TASK OBJECTIVE
I'd like every line in the following listing that holds "Theory" copied.
┄┄┄┄┄┄
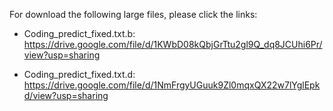 For download the following large files, please click the links:

- Coding_predict_fixed.txt.b: https://drive.google.com/file/d/1KWbD08kQbjGrTtu2gl9Q_dq8JCUhi6Pr/view?usp=sharing

- Coding_predict_fixed.txt.d: https://drive.google.com/file/d/1NmFrgyUGuuk9Zl0mqxQX22w7lYglEpkd/view?usp=sharing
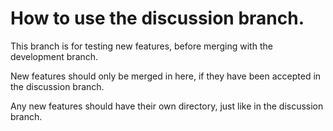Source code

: How to use the discussion branch.
=================================
  
This branch is for testing new features, before merging with the development branch.

New features should only be merged in here, if they have been accepted in the discussion branch.

Any new features should have their own directory, just like in the discussion branch.
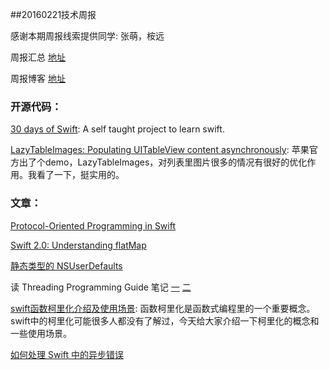 
##20160221技术周报

感谢本期周报线索提供同学: 张萌，桉远

周报汇总 [地址](https://github.com/BaiduHiDeviOS/iOS-Tech-Weekly)

周报博客 [地址](http://baiduhidevios.github.io/)


### 开源代码：

[30 days of Swift](https://github.com/allenwong/30DaysofSwift): A self taught project to learn swift.

[LazyTableImages: Populating UITableView content asynchronously](https://developer.apple.com/library/ios/samplecode/LazyTableImages/Introduction/Intro.html): 苹果官方出了个demo，LazyTableImages，对列表里图片很多的情况有很好的优化作用。我看了一下，挺实用的。

### 文章：

[Protocol-Oriented Programming in Swift](https://medium.com/@andrea.prearo/protocol-oriented-programming-in-swift-daba92bc9c98#.gt766gejh)

[Swift 2.0: Understanding flatMap](https://www.natashatherobot.com/swift-2-flatmap/)

[静态类型的 NSUserDefaults](http://swift.gg/2016/02/17/nsuserdefaults-static/)

读 Threading Programming Guide 笔记 [一](http://www.devtalking.com/articles/read-threading-programming-guide-1/) [二](http://www.devtalking.com/articles/read-threading-programming-guide-2/)

[swift函数柯里化介绍及使用场景](http://www.jianshu.com/p/5b27fec8c616): 函数柯里化是函数式编程里的一个重要概念。swift中的柯里化可能很多人都没有了解过，今天给大家介绍一下柯里化的概念和一些使用场景。

[如何处理 Swift 中的异步错误](http://swift.gg/2016/02/16/async-errors/)
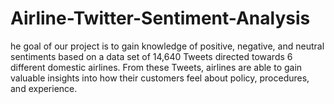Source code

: # Airline-Twitter-Sentiment-Analysis
he goal of our project is to gain knowledge of positive, negative, and neutral sentiments based on a data set of 14,640 Tweets directed towards 6 different domestic airlines. From these Tweets, airlines are able to gain valuable insights into how their customers feel about policy, procedures, and experience.
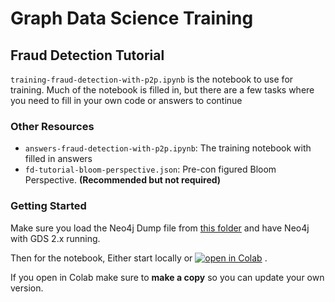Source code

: # Graph Data Science Training
## Fraud Detection Tutorial

`training-fraud-detection-with-p2p.ipynb` is the notebook to use for training.  Much of the notebook is filled in, but there are a few tasks where you need to fill in your own code or answers to continue

### Other Resources
- `answers-fraud-detection-with-p2p.ipynb`: The training notebook with filled in answers
- `fd-tutorial-bloom-perspective.json`: Pre-con figured Bloom Perspective. __(Recommended but not required)__

### Getting Started

Make sure you load the Neo4j Dump file from [this folder](https://drive.google.com/drive/folders/1LaNFObKnZb1Ty8T7kPLCYlXDUlHU7FGa?usp=sharing) and have Neo4j with GDS 2.x running. 

Then for the notebook, Either start locally or [![open in Colab](https://colab.research.google.com/assets/colab-badge.svg)](https://colab.research.google.com/github/neo4j-product-examples/training-graph-data-science/blob/main/training-fraud-detection-with-p2p.ipynb) .  

If you open in Colab make sure to __make a copy__ so you can update your own version. 


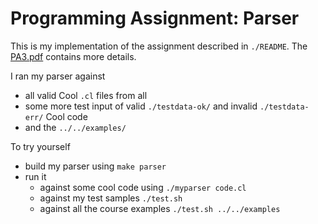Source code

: # Programming Assignment: Parser

This is my implementation of the assignment described in `./README`. The
[PA3.pdf](https://web.stanford.edu/class/cs143/handouts/PA3.pdf) contains more details.

I ran my parser against
* all valid Cool `.cl` files from all
* some more test input of valid `./testdata-ok/` and invalid `./testdata-err/` Cool code
* and the `../../examples/`

To try yourself

* build my parser using `make parser`
* run it
  * against some cool code using `./myparser code.cl`
  * against my test samples `./test.sh`
  * against all the course examples `./test.sh ../../examples`

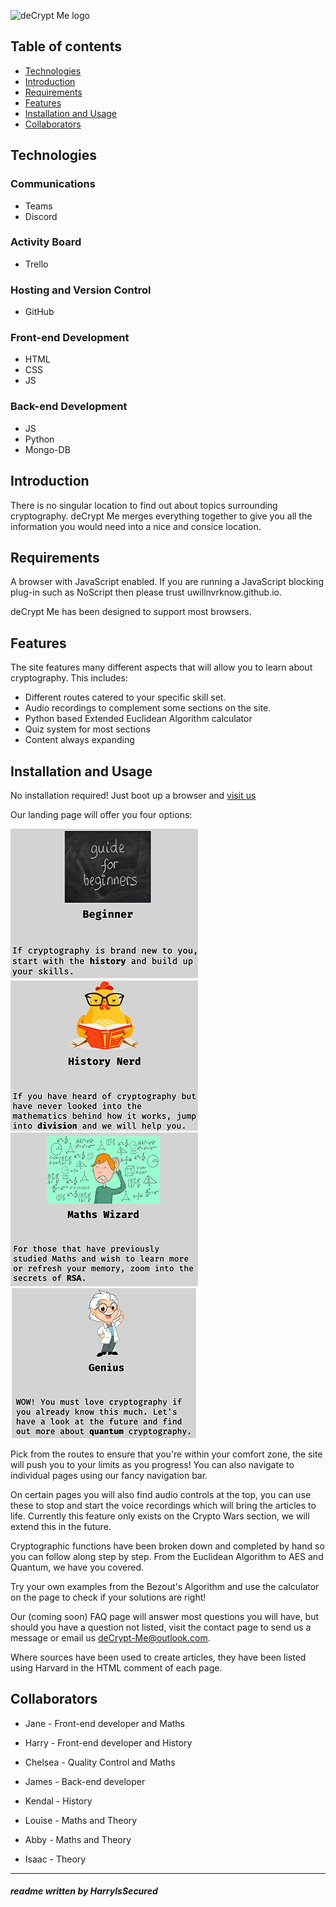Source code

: ![deCrypt Me logo](./img/Final-Logo.png)

## Table of contents
- [Technologies](#Technologies)
- [Introduction](#Introduction)
- [Requirements](#Requirements)
- [Features](#Features)
- [Installation and Usage](#Installation-and-Usage)
- [Collaborators](#Collaborators)


## Technologies
### Communications
- Teams
- Discord
### Activity Board
- Trello
### Hosting and Version Control
- GitHub
### Front-end Development
- HTML
- CSS
- JS
### Back-end Development
- JS
- Python
- Mongo-DB


## Introduction
There is no singular location to find out about topics surrounding cryptography. deCrypt Me merges everything together to give you all the information you would need into a nice and consice location.


## Requirements
A browser with JavaScript enabled. If you are running a JavaScript blocking plug-in such as NoScript then please trust uwillnvrknow.github.io.

deCrypt Me has been designed to support most browsers.


## Features
The site features many different aspects that will allow you to learn about cryptography. This includes:
- Different routes catered to your specific skill set.
- Audio recordings to complement some sections on the site.
- Python based Extended Euclidean Algorithm calculator
- Quiz system for most sections
- Content always expanding


## Installation and Usage
No installation required! Just boot up a browser and [visit us](https://uwillnvrknow.github.io/deCryptMe/index.html)

Our landing page will offer you four options:

![Route1](./img/Route1.png) 
![Route2](./img/Route2.png) 
![Route3](./img/Route3.png) 
![Route4](./img/Route4.png)

Pick from the routes to ensure that you're within your comfort zone, the site will push you to your limits as you progress! You can also navigate to individual pages using our fancy navigation bar.

On certain pages you will also find audio controls at the top, you can use these to stop and start the voice recordings which will bring the articles to life. Currently this feature only exists on the Crypto Wars section, we will extend this in the future.

Cryptographic functions have been broken down and completed by hand so you can follow along step by step. From the Euclidean Algorithm to AES and Quantum, we have you covered. 

Try your own examples from the Bezout's Algorithm and use the calculator on the page to check if your solutions are right!

Our (coming soon) FAQ page will answer most questions you will have, but should you have a question not listed, visit the contact page to send us a message or email us
<deCrypt-Me@outlook.com>.

Where sources have been used to create articles, they have been listed using Harvard in the HTML comment of each page.


## Collaborators
- Jane - Front-end developer and Maths

- Harry - Front-end developer and History

- Chelsea - Quality Control and Maths

- James - Back-end developer

- Kendal - History

- Louise - Maths and Theory

- Abby - Maths and Theory

- Isaac - Theory


---
##### readme written by HarryIsSecured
┄┄┄┄┄┄
RESULT OF THIS TASK
- Louise - Maths and Theory
- Abby - Maths and Theory
- Isaac - Theory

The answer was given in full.